**Exercise details**
Scan the entries for the word "لینک" and report how many lines contain it, as a number with no other words.

**Source data**
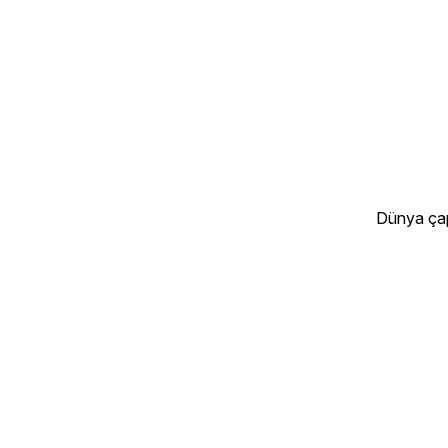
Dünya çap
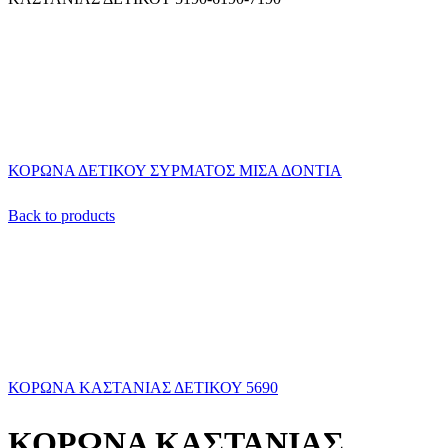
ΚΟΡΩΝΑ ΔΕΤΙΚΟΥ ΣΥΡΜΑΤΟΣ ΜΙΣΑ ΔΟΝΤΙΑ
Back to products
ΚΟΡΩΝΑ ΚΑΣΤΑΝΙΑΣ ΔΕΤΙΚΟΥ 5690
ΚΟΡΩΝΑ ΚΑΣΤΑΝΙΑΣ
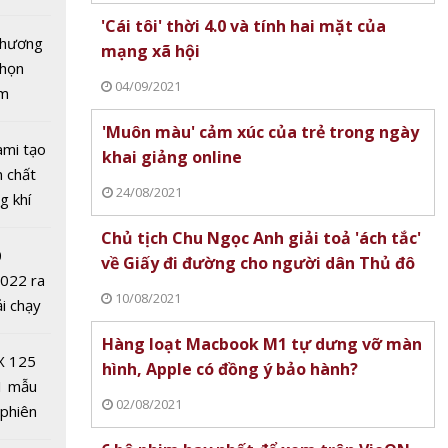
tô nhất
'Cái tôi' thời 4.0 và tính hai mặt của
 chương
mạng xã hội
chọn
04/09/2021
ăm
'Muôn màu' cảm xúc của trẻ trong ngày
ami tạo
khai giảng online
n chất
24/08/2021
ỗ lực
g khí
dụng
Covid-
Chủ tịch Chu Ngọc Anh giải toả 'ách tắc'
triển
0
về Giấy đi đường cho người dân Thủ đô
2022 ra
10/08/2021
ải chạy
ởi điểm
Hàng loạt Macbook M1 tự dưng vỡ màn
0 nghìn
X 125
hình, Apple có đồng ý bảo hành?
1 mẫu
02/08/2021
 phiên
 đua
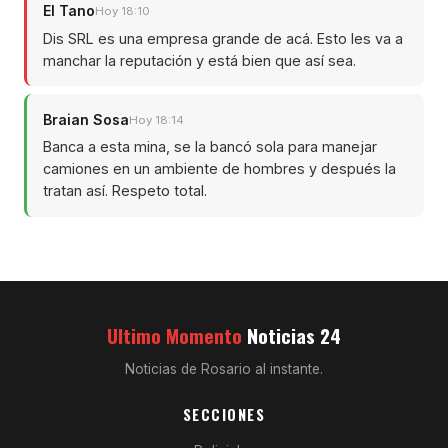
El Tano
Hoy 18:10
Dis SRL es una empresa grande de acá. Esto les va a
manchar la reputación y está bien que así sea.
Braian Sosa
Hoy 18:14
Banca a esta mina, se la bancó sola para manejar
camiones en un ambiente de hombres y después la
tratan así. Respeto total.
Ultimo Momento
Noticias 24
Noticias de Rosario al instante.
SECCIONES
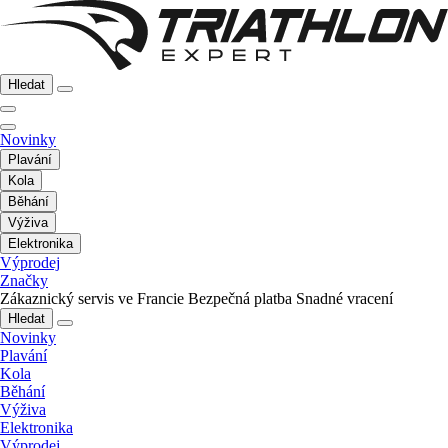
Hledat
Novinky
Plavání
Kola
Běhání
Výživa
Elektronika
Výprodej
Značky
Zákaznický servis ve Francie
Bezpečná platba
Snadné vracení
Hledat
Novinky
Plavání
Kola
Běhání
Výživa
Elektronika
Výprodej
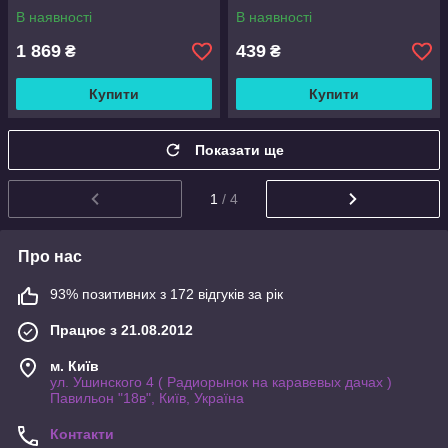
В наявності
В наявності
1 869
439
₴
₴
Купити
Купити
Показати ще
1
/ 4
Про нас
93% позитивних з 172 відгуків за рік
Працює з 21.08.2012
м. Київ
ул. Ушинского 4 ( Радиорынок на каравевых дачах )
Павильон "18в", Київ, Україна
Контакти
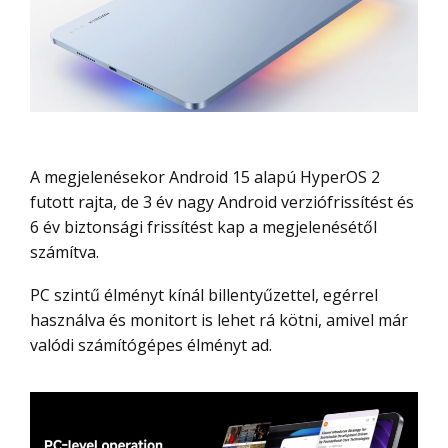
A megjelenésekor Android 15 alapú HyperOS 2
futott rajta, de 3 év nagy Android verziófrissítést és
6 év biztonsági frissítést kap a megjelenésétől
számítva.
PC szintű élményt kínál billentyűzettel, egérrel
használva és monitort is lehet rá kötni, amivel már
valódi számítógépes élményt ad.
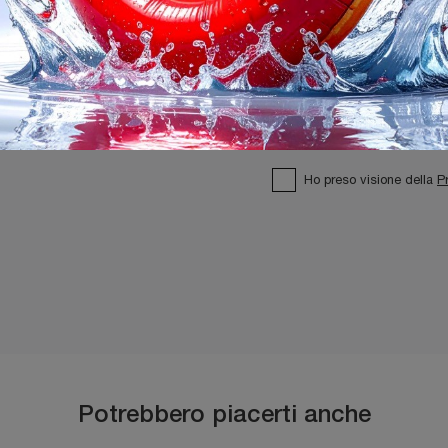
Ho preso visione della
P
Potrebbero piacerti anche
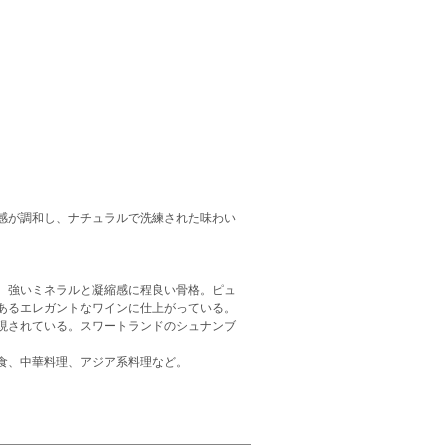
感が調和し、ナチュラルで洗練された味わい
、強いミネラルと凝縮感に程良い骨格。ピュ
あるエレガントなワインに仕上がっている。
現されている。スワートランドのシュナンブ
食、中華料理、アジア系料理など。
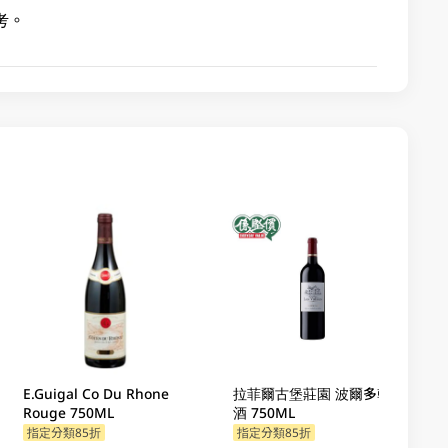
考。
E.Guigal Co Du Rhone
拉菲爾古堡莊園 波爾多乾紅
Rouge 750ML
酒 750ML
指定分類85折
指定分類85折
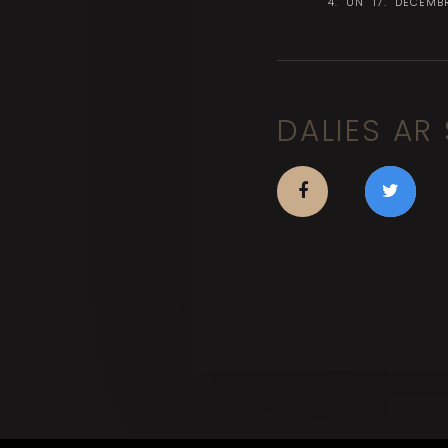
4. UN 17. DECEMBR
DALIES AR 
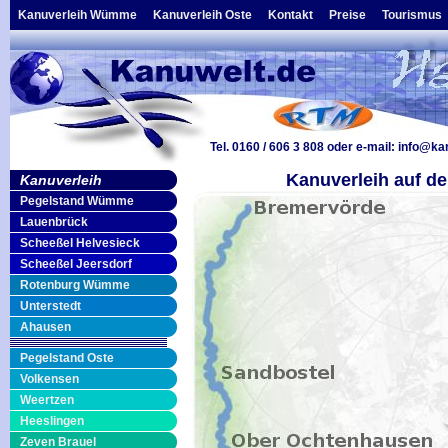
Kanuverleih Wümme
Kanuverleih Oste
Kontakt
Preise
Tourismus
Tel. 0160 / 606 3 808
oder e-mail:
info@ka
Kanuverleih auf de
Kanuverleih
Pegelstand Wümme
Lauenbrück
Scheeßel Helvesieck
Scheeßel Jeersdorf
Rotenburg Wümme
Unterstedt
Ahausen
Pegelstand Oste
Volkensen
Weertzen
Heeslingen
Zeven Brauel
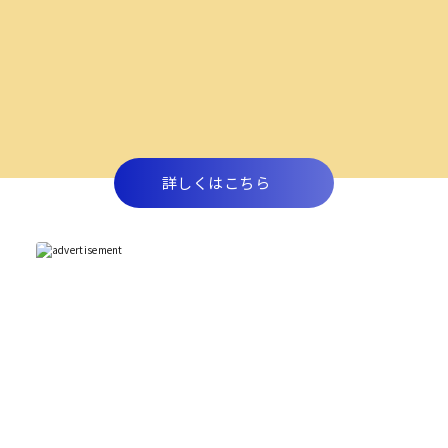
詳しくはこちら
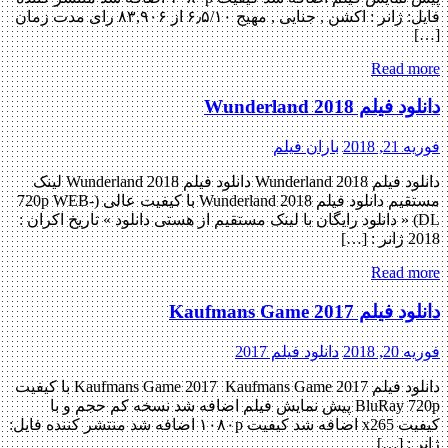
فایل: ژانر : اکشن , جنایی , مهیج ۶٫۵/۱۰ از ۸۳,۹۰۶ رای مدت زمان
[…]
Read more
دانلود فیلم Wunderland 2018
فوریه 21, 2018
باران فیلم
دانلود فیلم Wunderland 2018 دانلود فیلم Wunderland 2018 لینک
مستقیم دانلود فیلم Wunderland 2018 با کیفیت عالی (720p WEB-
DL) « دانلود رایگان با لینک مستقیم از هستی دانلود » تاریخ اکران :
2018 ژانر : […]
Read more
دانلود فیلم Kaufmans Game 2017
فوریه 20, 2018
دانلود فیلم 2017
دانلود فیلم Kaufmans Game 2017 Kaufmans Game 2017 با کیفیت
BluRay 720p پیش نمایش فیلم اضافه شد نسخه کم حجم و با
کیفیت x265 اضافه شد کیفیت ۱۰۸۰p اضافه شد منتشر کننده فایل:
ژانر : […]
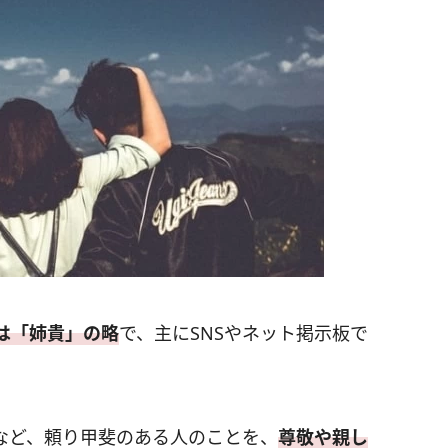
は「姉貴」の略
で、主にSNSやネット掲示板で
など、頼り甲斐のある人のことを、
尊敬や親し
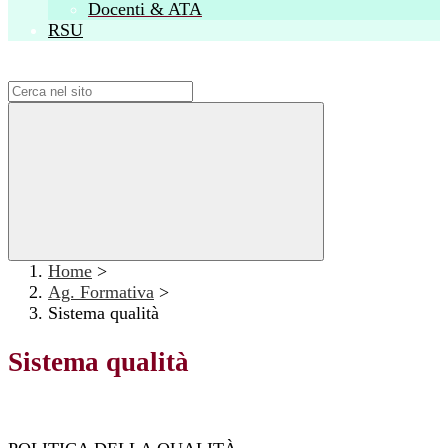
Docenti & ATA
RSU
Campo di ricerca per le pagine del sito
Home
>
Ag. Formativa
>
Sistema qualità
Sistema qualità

**Solution to this task**
2